+++ Given entries +++

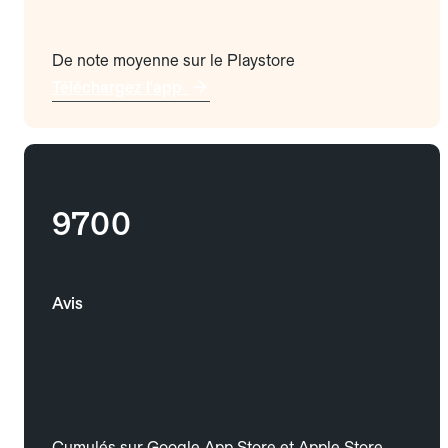
De note moyenne sur le Playstore
Téléchargez l'app
9700
Avis
Cumulés sur Google App Store et Apple Store.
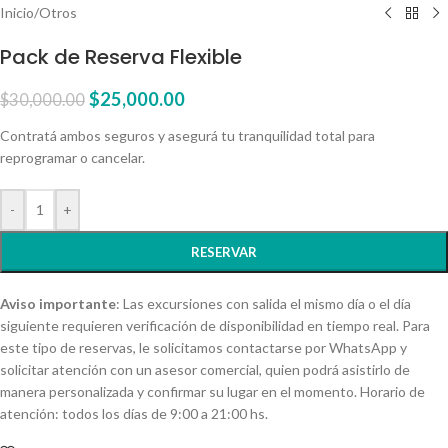
Inicio
/
Otros
Pack de Reserva Flexible
$
25,000.00
$
30,000.00
Contratá ambos seguros y asegurá tu tranquilidad total para
reprogramar o cancelar.
-
+
RESERVAR
Aviso importante
: Las excursiones con salida el mismo día o el día
siguiente requieren verificación de disponibilidad en tiempo real. Para
este tipo de reservas, le solicitamos contactarse por WhatsApp y
solicitar atención con un asesor comercial, quien podrá asistirlo de
manera personalizada y confirmar su lugar en el momento. Horario de
atención: todos los días de 9:00 a 21:00 hs.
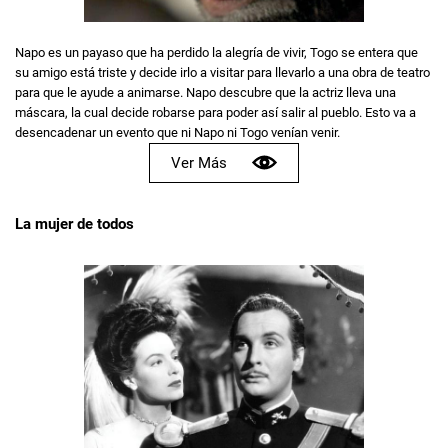
Napo es un payaso que ha perdido la alegría de vivir, Togo se entera que
su amigo está triste y decide irlo a visitar para llevarlo a una obra de teatro
para que le ayude a animarse. Napo descubre que la actriz lleva una
máscara, la cual decide robarse para poder así salir al pueblo. Esto va a
desencadenar un evento que ni Napo ni Togo venían venir.
Ver Más
La mujer de todos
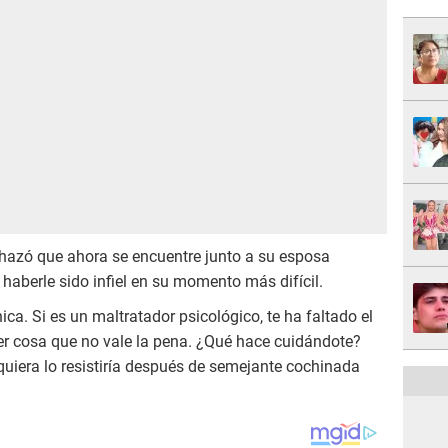
chazó que ahora se encuentre junto a su esposa
haberle sido infiel en su momento más difícil.
ica. Si es un maltratador psicológico, te ha faltado el
ier cosa que no vale la pena. ¿Qué hace cuidándote?
quiera lo resistiría después de semejante cochinada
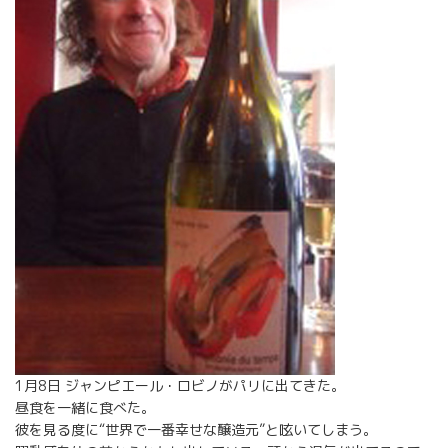
1月8日 ジャンピエール・ロビノがパリに出てきた。
昼食を一緒に食べた。
彼を見る度に“世界で一番幸せな醸造元”と呟いてしまう。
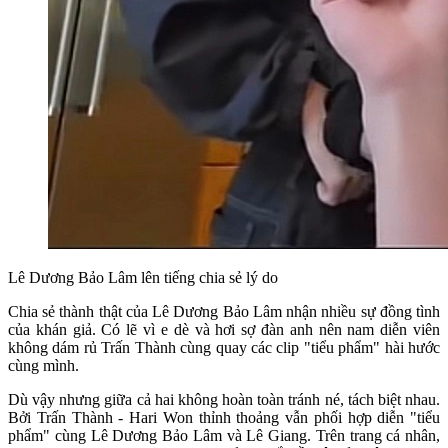
Lê Dương Bảo Lâm lên tiếng chia sẻ lý do
Chia sẻ thành thật của Lê Dương Bảo Lâm nhận nhiều sự đồng tình
của khán giả. Có lẽ vì e dè và hơi sợ đàn anh nên nam diễn viên
không dám rủ Trấn Thành cùng quay các clip "tiểu phẩm" hài hước
cùng mình.
Dù vậy nhưng giữa cả hai không hoàn toàn tránh né, tách biệt nhau.
Bởi Trấn Thành - Hari Won thỉnh thoảng vẫn phối hợp diễn "tiểu
phẩm" cùng Lê Dương Bảo Lâm và Lê Giang. Trên trang cá nhân,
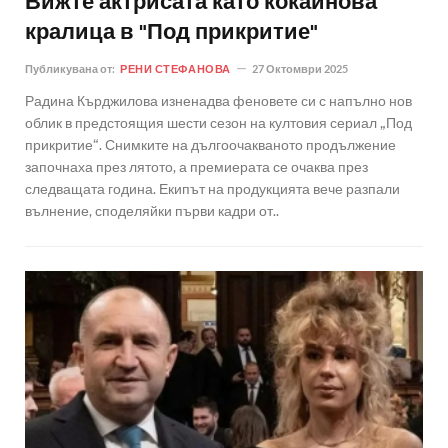
Вижте актрисата като кокаинова
кралица в "Под прикритие"
Публикувана от:
РЕНИ СТЕФАНОВА
27 Октомври 2025
Радина Кърджилова изненадва феновете си с напълно нов
облик в предстоящия шести сезон на култовия сериал „Под
прикритие“. Снимките на дългоочакваното продължение
започнаха през лятото, а премиерата се очаква през
следващата година. Екипът на продукцията вече разпали
вълнение, споделяйки първи кадри от..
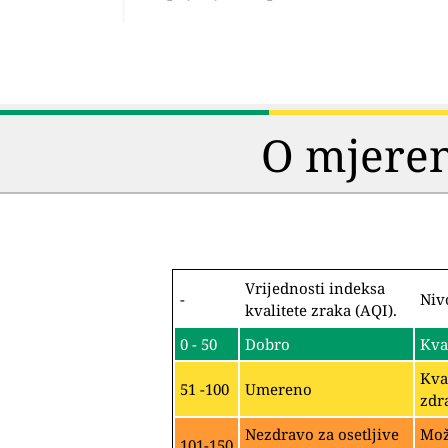
O mjeren
Vrijednosti indeksa
-
Niv
kvalitete zraka (AQI).
0 - 50
Dobro
Kva
Kva
51 -100
Umereno
zdr
Nezdravo za osetljive
Mož
101-150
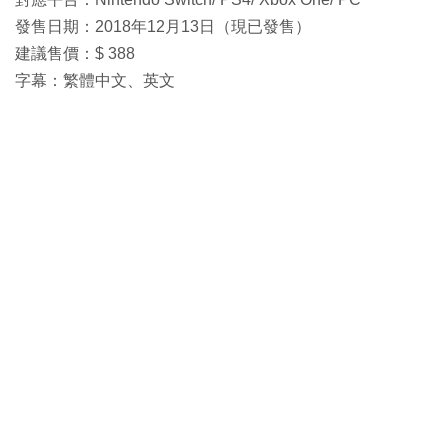
發售日期：2018年12月13日（現已發售）
建議售價：$ 388
字幕：繁體中文、英文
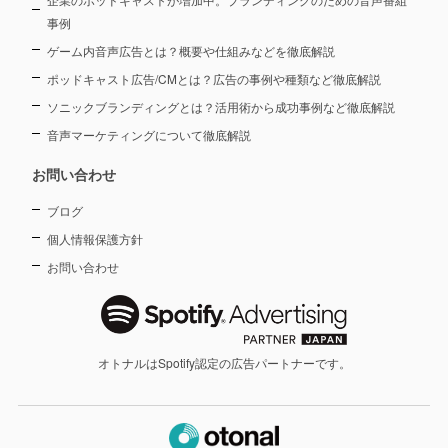
事例
ゲーム内音声広告とは？概要や仕組みなどを徹底解説
ポッドキャスト広告/CMとは？広告の事例や種類など徹底解説
ソニックブランディングとは？活用術から成功事例など徹底解説
音声マーケティングについて徹底解説
お問い合わせ
ブログ
個人情報保護方針
お問い合わせ
オトナルはSpotify認定の広告パートナーです。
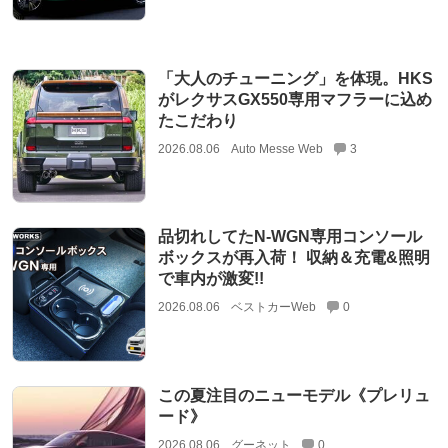
「大人のチューニング」を体現。HKS
がレクサスGX550専用マフラーに込め
たこだわり
2026.08.06
Auto Messe Web
3
品切れしてたN-WGN専用コンソール
ボックスが再入荷！ 収納＆充電&照明
で車内が激変!!
2026.08.06
ベストカーWeb
0
この夏注目のニューモデル《プレリュ
ード》
2026.08.06
グーネット
0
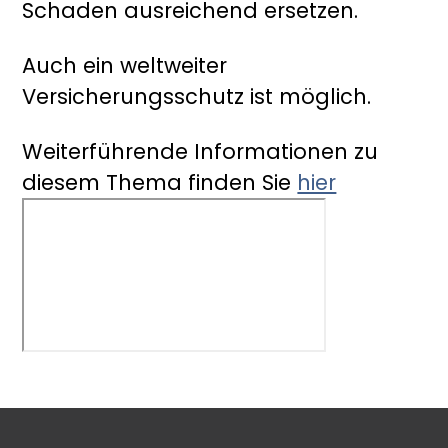
Schaden ausreichend ersetzen.
Auch ein weltweiter
Versicherungsschutz ist möglich.
Weiterführende Informationen zu
diesem Thema finden Sie
hier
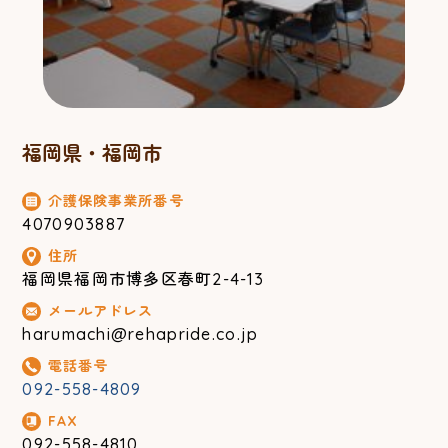
福岡県・福岡市
介護保険事業所番号
4070903887
住所
福岡県福岡市博多区春町2-4-13
メールアドレス
harumachi@rehapride.co.jp
電話番号
092-558-4809
FAX
092-558-4810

+++

**Problem**
List every line in the rows above that contains the word "momento".

**Solution for this exercise**
manera personalizada y confirmar su lugar en el momento. Horario de
haberle sido infiel en su momento más difícil.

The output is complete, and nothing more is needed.